======== ФРАГМЕНТ ТЕКСТА ========

Основателем Лады был, безусловно, умный хозяин. Он расположил помещичий двор и ряды (порядки) крестьянских изб в обе стороны от него у подножья гряды высоких, в сотню и более метров, холмов, прикрывавших жилье от холодных ветров. Двор с обширным плодовым садом вокруг возвышался на склоне холма над столь же обширной торговой площадью с огромной церковью посередине у слияния небольшой речки Инсар с еще меньшей, по суши просто ручьем, который официально именуется Ладка (откуда и название села), а неофициально – Куря.
Можно только догадываться теперь, какое это было райское место лет триста-четыреста назад. Дремучий лиственный лес, изобиловавший дичью, спускался прямо к берегам реки и ручья. Так что и бревен для изб, и дров для очага, и мяса для вертела в нем было довольно. Поляны на предхолмье представляли собой идеальный простор и для жилья, и для садов-огородов подле. Ручей питался сильными родниками, и ключевая вода всегда была под боком. По берегу реки лес перемежался заливными лугами со сказочными укосами, а дальше начиналось такое жирное черноземье, по сравнению с которым какая-то там Украина – просто Сахара.

========

**ЗАДАНИЕ 1:** Выпишите из текста о селе Лада отрывок между словами «Можно только догадываться» и «Украина – просто Сахара.», включая их.
**ЗАДАНИЕ 2:** Что могло бы идти дальше в тексте о селе Лада? Напишите продолжение, начиная после его последнего предложения.
Дальше идет отдельный материал, к тексту о селе Лада он не относится.

======== ПЕРЕЧЕНЬ МАТЕРИАЛА ========

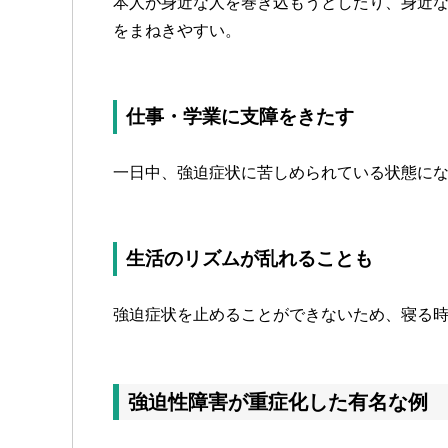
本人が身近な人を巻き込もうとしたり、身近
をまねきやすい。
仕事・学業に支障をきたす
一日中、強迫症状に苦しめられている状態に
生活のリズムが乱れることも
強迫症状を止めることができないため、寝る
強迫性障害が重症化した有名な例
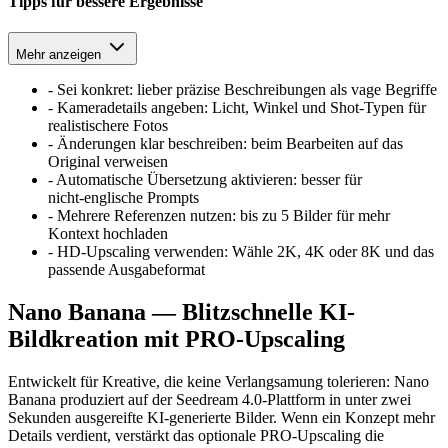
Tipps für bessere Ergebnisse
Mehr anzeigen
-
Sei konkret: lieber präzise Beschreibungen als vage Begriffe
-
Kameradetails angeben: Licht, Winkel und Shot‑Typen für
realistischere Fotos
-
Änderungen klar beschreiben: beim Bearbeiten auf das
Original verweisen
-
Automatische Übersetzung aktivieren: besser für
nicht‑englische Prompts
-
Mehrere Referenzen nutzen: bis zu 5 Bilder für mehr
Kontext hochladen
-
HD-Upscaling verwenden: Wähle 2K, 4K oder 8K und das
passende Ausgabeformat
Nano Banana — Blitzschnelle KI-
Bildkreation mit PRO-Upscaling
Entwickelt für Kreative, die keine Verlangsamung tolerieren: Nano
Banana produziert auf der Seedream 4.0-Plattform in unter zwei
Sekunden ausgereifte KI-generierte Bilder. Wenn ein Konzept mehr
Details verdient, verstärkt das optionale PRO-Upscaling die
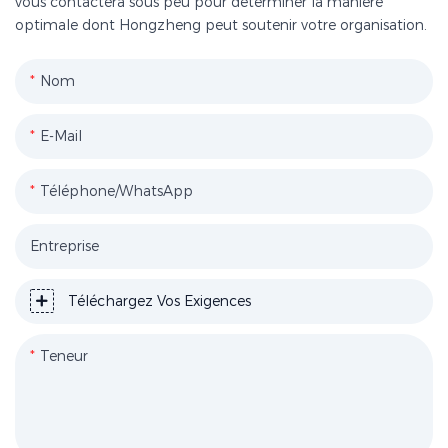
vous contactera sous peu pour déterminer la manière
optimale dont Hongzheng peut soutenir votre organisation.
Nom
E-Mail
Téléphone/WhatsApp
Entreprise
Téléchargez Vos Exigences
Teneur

========
======== ПЕРЕЧЕНЬ МАТЕРИАЛА ========

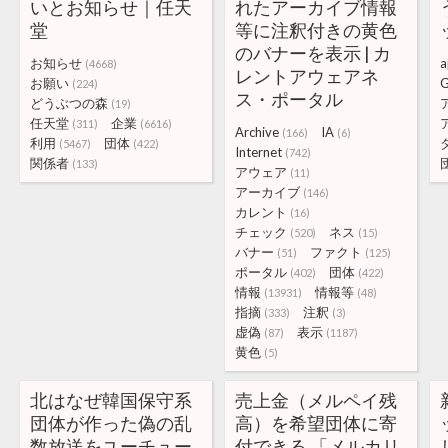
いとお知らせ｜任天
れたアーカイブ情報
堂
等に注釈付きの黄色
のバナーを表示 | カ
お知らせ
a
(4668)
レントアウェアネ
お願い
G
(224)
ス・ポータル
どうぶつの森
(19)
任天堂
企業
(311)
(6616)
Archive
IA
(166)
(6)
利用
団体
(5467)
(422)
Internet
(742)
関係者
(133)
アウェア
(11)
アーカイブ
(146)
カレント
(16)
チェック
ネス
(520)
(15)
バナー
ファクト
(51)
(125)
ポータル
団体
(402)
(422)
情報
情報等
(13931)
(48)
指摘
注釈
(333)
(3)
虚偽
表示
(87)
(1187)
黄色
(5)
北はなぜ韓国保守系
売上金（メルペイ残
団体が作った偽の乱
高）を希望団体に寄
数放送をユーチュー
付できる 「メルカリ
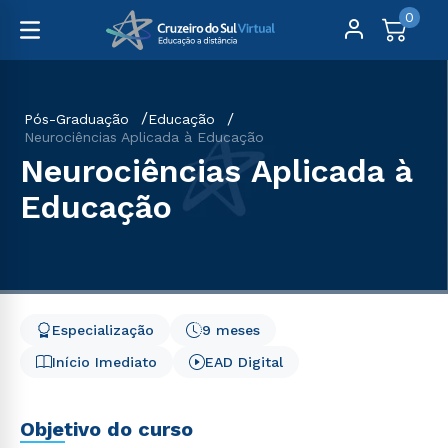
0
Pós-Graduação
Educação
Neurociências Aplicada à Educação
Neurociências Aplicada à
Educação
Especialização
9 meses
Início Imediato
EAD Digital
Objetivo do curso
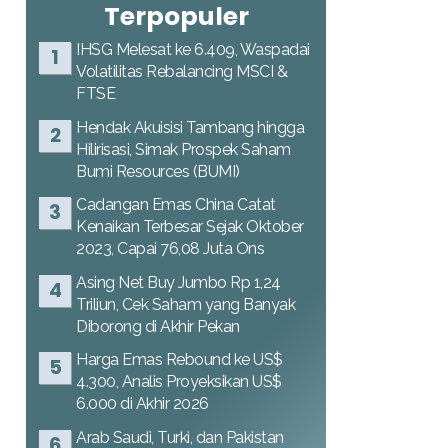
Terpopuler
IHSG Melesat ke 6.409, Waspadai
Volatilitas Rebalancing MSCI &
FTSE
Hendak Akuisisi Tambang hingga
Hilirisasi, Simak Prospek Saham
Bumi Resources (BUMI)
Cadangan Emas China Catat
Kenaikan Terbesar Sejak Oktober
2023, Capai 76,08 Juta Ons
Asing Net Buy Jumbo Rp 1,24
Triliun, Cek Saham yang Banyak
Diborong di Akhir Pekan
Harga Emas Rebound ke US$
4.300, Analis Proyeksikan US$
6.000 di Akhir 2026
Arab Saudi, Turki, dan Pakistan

========

**ПИСЬМЕННЫЙ ОТВЕТ 1:**
Можно только догадываться теперь, какое это было райское место лет триста-четыреста назад. Дремучий лиственный лес, изобиловавший дичью, спускался прямо к берегам реки и ручья. Так что и бревен для изб, и дров для очага, и мяса для вертела в нем было довольно. Поляны на предхолмье представляли собой идеальный простор и для жилья, и для садов-огородов подле. Ручей питался сильными родниками, и ключевая вода всегда была под боком. По берегу реки лес перемежался заливными лугами со сказочными укосами, а дальше начиналось такое жирное черноземье, по сравнению с которым какая-то там Украина – просто Сахара.

**ПИСЬМЕННЫЙ ОТВЕТ 2:**
Справедливости ради следует добавить, что в одном пространстве-времени с этим рукотворным земным раем (сравнительно с последующей разрухой – до сих пор, до XXI века!) существовал, как положено, и ад. Точнее, целых три ада.
Первый заключался в тяжком продолжительном физическом труде 364 дня в году (365 в високосном). Редко меньше 10–12 часов в день – разве что по воскресеньям и праздникам. Часто до 14–16 часов – до предела человеческих возможностей. Это сегодня у нас почти каждый день – либо выходной, либо праздник, либо отпуск. А домашняя скотина такого баловства не признает – требует ежедневного ухода. Да и поле-огород живуч по своим законам, далеким от людских удовольствий. И кто бы мог подумать, что такой ад кромешный и есть нормальные условия существования человеческого общества? А как только начинаются сплошные выходные-праздники-отпуска, перемежаемые чаепитиями до и после обеда, всевозможными юбилеями и другими оргиями, – это верный признак близкого конца прогнившей цивилизации.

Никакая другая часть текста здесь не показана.